Before the March 2013 general elections, the police signalled their interest in John Dalli who had left office in disgrace, dismissed from the European Commission in October 2012 on the basis of evidence collected by the European Anti-Fraud Office (OLAF). Following further investigation by the Maltese Police, they and the Attorney General considered that there were sufficient grounds to prosecute John Dalli.

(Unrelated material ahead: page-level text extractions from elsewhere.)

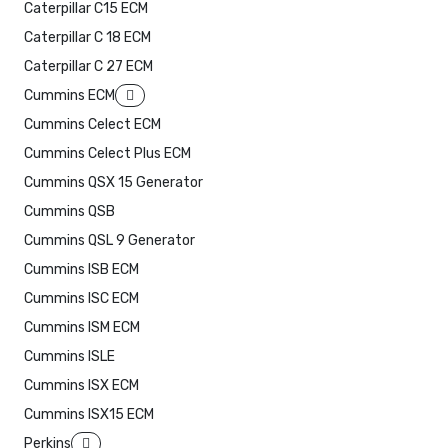
Caterpillar C15 ECM
Caterpillar C 18 ECM
Caterpillar C 27 ECM
Cummins ECM
Cummins Celect ECM
Cummins Celect Plus ECM
Cummins QSX 15 Generator
Cummins QSB
Cummins QSL 9 Generator
Cummins ISB ECM
Cummins ISC ECM
Cummins ISM ECM
Cummins ISLE
Cummins ISX ECM
Cummins ISX15 ECM
Perkins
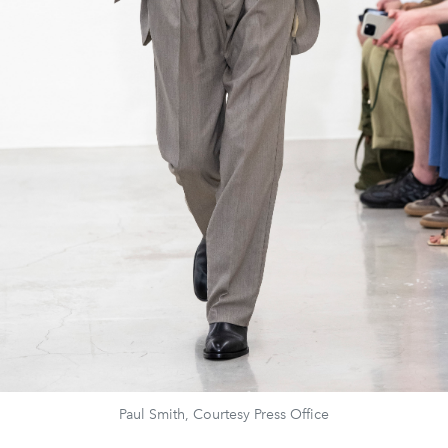
Paul Smith, Courtesy Press Office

Angelo Gafà, then police investigator and now Police Commissioner, testified to the Parliamentary Privileges Committee that Police Commissioner Peter Paul Zammit, who succeeded John Rizzo, ignored the Attorney General’s advice to arraign John Dalli.7 We are quoting press reports rather than referring to the transcript of this meeting in Parliament (14 January 2015) since the transcript is not yet available on the Parliament’s website8 although six years have passed.

Submitting a former Finance Minister and European Commissioner to criminal proceedings for corruption would have sent a clear signal that no one was above the law. But the tactical removal of Commissioner John Rizzo made it possible for John Dalli to return to Malta free of the risk of criminal prosecution, to be later engaged in a public ceremony as a senior consultant to the government led by Joseph Muscat.

The public record shows that John Dalli was engaged to advise the government on health policy, the area for which he was responsible in Brussels before his forced resignation. The most prominent policy initiative in the health sector was the privatisation of three public hospitals in an initiative mired in scandal and which is the subject of ongoing criminal investigations.